#43
風が砂埃を巻き上げ、焦げた大地を吹き抜ける。
短剣一本で竜と渡り合うには、限界があった。マリーの動きは酔っているにしては冴えていたが、武器の軽さが明らかに彼女の力と釣り合っていない。
「くぅ……これじゃまるで、包丁で岩斬ってる気分だよ……!」
ひらりと身を翻し、尾の一撃を避けながらも、マリーはわずかに息を切らしていた。
フィオナは状況を見極めていた。カイルを信じるなら、マリーの実力は間違いない――はず。だが、今の彼女には、それを最大限引き出す「剣」が足りない。
フィオナは腰の横に重みを感じた。
――カイルから預かった剣。
鞘は深い黒鉄色。鍔には光を散らすような銀糸細工が施され、柄の根元には淡く光る蒼い宝石が埋め込まれている。古くも、どこか神聖な気配を纏っていた。

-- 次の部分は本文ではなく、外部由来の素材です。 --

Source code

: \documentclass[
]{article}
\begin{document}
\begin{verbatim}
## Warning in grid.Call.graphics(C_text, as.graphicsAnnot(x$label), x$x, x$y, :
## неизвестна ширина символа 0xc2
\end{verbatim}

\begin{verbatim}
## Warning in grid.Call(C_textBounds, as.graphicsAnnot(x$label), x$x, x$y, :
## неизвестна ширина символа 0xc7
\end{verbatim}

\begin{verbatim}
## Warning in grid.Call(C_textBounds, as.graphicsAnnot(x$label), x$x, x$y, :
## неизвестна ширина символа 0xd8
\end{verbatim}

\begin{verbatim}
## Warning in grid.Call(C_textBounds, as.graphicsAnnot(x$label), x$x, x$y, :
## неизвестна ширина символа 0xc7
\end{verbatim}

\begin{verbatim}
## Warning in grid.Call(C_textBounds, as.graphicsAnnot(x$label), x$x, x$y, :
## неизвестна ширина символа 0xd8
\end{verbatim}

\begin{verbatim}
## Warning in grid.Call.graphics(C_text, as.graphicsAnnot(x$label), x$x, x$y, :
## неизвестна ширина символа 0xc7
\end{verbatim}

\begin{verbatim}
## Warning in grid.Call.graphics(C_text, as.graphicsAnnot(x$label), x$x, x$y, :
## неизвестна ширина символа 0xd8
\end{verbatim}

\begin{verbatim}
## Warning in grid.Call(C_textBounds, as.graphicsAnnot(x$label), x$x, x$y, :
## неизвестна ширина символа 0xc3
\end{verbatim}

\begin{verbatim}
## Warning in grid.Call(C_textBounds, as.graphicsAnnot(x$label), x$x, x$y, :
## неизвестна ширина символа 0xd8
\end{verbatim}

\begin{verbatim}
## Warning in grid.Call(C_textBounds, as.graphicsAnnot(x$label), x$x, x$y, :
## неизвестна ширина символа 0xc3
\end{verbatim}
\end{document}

アダマンタイト鉱石を用いて鍛え直された、かつて勇者が携えていた聖剣。魔力を一切使用できないマリーに合わせ、純粋な「斬る力」のみに特化した一振りだった。
「……ほんとに、カイルの言ってた通りになるなんて」
フィオナは一瞬だけ迷いを振り払い、腰の剣を引き抜いた。
日光を受けて、銀と黒が交じり合うように刃が輝く。形状は癖のない両刃、実戦用でありながらも美しさを備えた造形だった。
「マリー! これ、受け取りなさい!」
投げた剣はまっすぐに空を裂き、軌道を描いてマリーの元へと飛んだ。
「ナイス!」
マリーは短剣を放り捨て、空中で剣の柄を片手でキャッチした。
その瞬間、空気が変わる。
手に馴染む重さ。ぶれない軸。刃を通して伝わる、信頼と力。
「……うん、これならやれる」
マリーの表情が変わった。軽口が消え、真剣な目が竜を射抜く。
「試し切りといきますか!」
再び駆ける。剣を大きく振るい、竜の前脚を狙って斬りかかった。
金属のような鱗に、鋭い音を立てて剣が食い込む。
今度は通った。鱗の継ぎ目に刃が滑り込み、赤黒い体液がわずかに噴き出す。
「よっしゃ、いける!」
マリーが叫んだ、そのときだった。
――竜が、明確に敵意を向けた。
今度は、前脚ではない。
竜は頭部をひねり、動きを止めていたフィオナへと視線を向けた。
「――!」
踏み込みと同時に、巨体が跳ねた。衝撃で地が割れる。
狙いは、後方支援に回っていたフィオナ。
「くっ……!」
咄嗟に身をひねったが、すでに竜の口からは火が漏れ出している。
魔法を唱える時間も、完全な回避も間に合わない。
そのとき。
「聖なる意志よ、この身を通して顕現せよ。神の光、堕ちゆく命を守り給え――守り給え、聖域の盾!」
空気が震え、黄金の光が瞬いた。
フィオナの目の前に、淡く輝く障壁が展開される。
それはまるで、天から降り注いだ祝福の壁だった。
「っ……壁!?」
炎の息吹が光の盾にぶつかり、高く澄んだ音を響かせる。
結界は砕けない。炎の濁流は寸前で防がれた。
「そっか、案外やるわね。あんたも」
エリカの目は、まっすぐフィオナを見つめていた。手はわずかに震え、光の粒子が周囲に漂う。
フィオナも魔法を操り、自身の体に風を纏わせ高く飛んだ。
すぐにドラゴンもフィオナを追おうと翼を広げたが、上空から無数に降り注ぐ矢の雨にさらされ、それは叶わなかった。
竜は苛立つように尾を振り、マリーがたまらず距離を取った。